> **Work request**
Can you recast the text read from all of the entries below as a JSON list of strings, with one string per line and blank lines omitted? Leave the pictures out of the answer.

[Recorded data Boundary: Start]

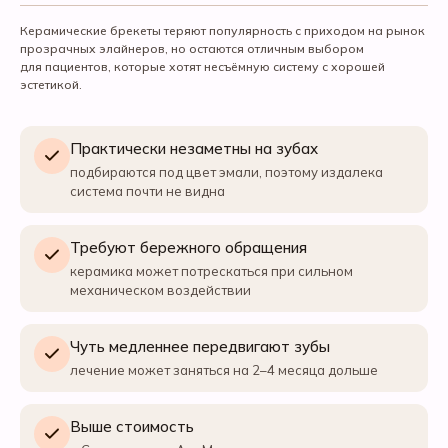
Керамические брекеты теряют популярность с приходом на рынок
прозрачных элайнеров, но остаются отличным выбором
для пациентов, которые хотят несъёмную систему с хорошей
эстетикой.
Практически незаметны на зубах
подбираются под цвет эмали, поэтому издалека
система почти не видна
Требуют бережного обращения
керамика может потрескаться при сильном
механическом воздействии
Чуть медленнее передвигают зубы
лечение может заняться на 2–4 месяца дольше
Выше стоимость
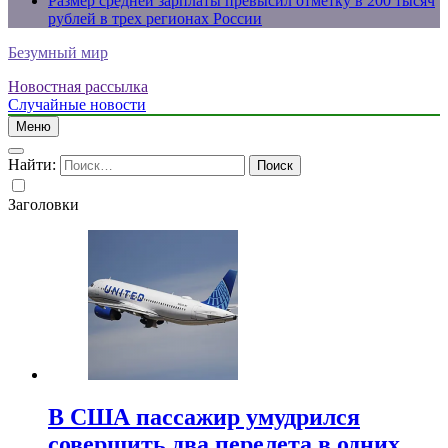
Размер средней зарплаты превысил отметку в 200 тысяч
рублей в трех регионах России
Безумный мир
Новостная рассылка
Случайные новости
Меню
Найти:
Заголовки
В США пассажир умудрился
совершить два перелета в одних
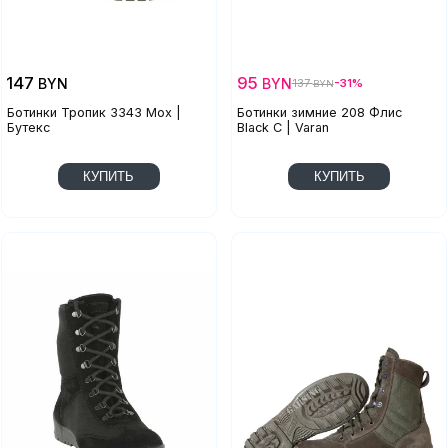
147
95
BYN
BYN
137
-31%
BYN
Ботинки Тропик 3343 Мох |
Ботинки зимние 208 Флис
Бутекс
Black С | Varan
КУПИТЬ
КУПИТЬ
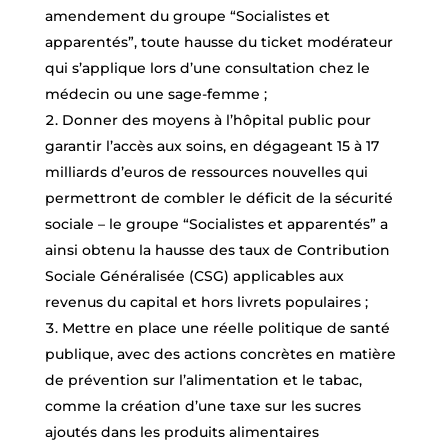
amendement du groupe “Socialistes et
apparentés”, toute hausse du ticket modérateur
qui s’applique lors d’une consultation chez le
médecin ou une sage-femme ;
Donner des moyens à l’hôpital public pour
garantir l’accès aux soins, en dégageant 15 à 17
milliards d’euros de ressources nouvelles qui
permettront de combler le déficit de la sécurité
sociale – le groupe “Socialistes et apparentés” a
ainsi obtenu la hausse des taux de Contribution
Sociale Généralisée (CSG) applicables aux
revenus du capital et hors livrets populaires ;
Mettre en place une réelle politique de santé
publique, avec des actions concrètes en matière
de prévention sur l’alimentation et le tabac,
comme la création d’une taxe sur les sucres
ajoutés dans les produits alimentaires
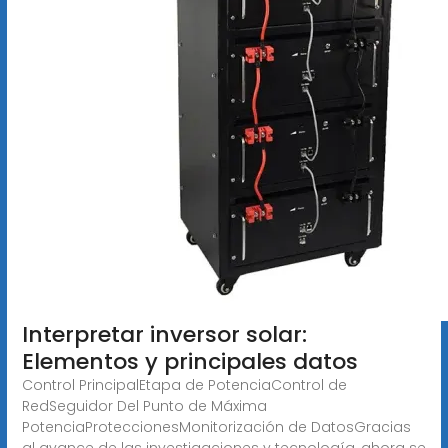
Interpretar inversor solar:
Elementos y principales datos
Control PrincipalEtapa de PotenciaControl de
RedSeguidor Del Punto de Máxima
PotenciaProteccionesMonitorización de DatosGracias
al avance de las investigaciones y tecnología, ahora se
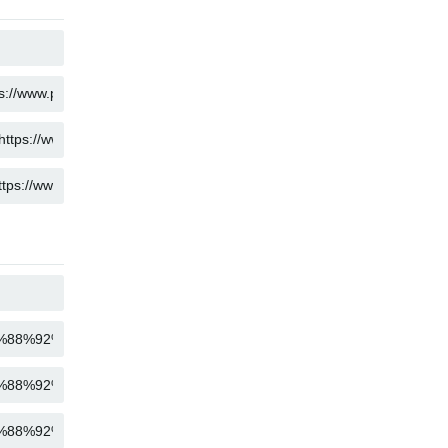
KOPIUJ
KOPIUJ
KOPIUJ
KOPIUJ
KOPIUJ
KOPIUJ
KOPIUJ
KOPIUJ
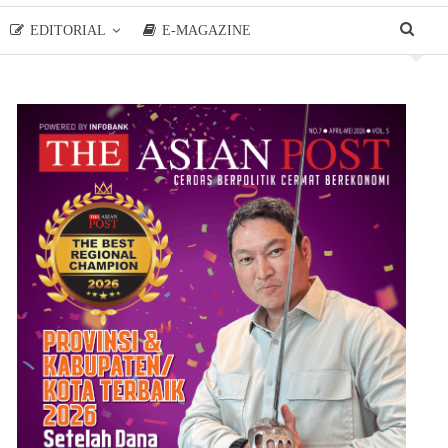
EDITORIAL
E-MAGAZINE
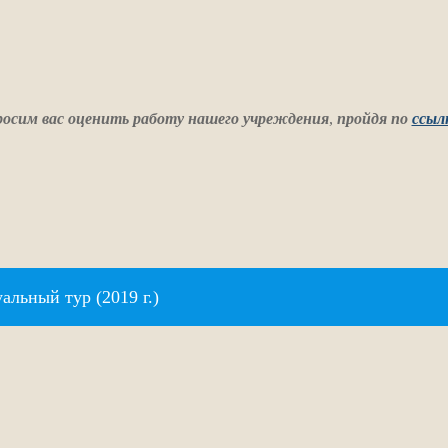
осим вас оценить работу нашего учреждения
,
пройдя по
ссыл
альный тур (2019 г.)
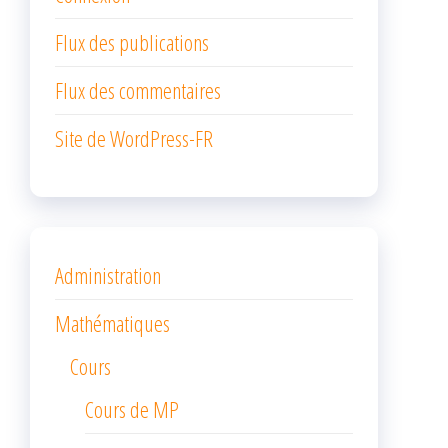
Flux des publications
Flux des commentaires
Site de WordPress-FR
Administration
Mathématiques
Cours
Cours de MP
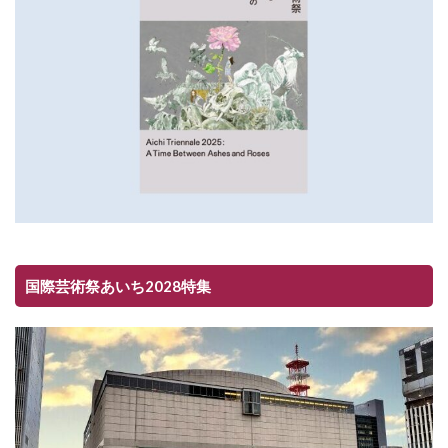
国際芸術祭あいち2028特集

[Recorded data Boundary: End]

> **Result below**
[
  "Керамические брекеты теряют популярность с приходом на рынок",
  "прозрачных элайнеров, но остаются отличным выбором",
  "для пациентов, которые хотят несъёмную систему с хорошей",
  "эстетикой.",
  "Практически незаметны на зубах",
  "подбираются под цвет эмали, поэтому издалека",
  "система почти не видна",
  "Требуют бережного обращения",
  "керамика может потрескаться при сильном",
  "механическом воздействии",
  "Чуть медленнее передвигают зубы",
  "лечение может заняться на 2–4 месяца дольше",
  "Выше стоимость",
  "Размер средней зарплаты превысил отметку в 200 тысяч",
  "рублей в трех регионах России",
  "Безумный мир",
  "Новостная рассылка",
  "Случайные новости",
  "Меню",
  "Найти:",
  "Заголовки",
  "В США пассажир умудрился",
  "совершить два перелета в одних",
  "147",
  "95",
  "BYN",
  "BYN",
  "137",
  "-31%",
  "BYN",
  "Ботинки Тропик 3343 Мох |",
  "Ботинки зимние 208 Флис",
  "Бутекс",
  "Black С | Varan",
  "КУПИТЬ",
  "КУПИТЬ",
  "amendement du groupe “Socialistes et",
  "apparentés”, toute hausse du ticket modérateur",
  "qui s’applique lors d’une consultation chez le",
  "médecin ou une sage-femme ;",
  "Donner des moyens à l’hôpital public pour",
  "garantir l’accès aux soins, en dégageant 15 à 17",
  "milliards d’euros de ressources nouvelles qui",
  "permettront de combler le déficit de la sécurité",
  "sociale – le groupe “Socialistes et apparentés” a",
  "ainsi obtenu la hausse des taux de Contribution",
  "Sociale Généralisée (CSG) applicables aux",
  "revenus du capital et hors livrets populaires ;",
  "Mettre en place une réelle politique de santé",
  "publique, avec des actions concrètes en matière",
  "de prévention sur l’alimentation et le tabac,",
  "comme la création d’une taxe sur les sucres",
  "ajoutés dans les produits alimentaires",
  "Interpretar inversor solar:",
  "Elementos y principales datos",
  "Control PrincipalEtapa de PotenciaControl de",
  "RedSeguidor Del Punto de Máxima",
  "PotenciaProteccionesMonitorización de DatosGracias",
  "al avance de las investigaciones y tecnología, ahora se",
  "KOPIUJ",
  "KOPIUJ",
  "KOPIUJ",
  "KOPIUJ",
  "KOPIUJ",
  "KOPIUJ",
  "KOPIUJ",
  "KOPIUJ",
  "EDITORIAL",
  "E-MAGAZINE",
  "осим вас оценить работу нашего учреждения",
  ",",
  "пройдя по",
  "ссыл",
  "альный тур (2019 г.)",
  "Flux des publications",
  "Flux des commentaires",
  "Site de WordPress-FR",
  "Administration",
  "Mathématiques",
  "Cours",
  "Cours de MP",
  "国際芸術祭あいち2028特集"
]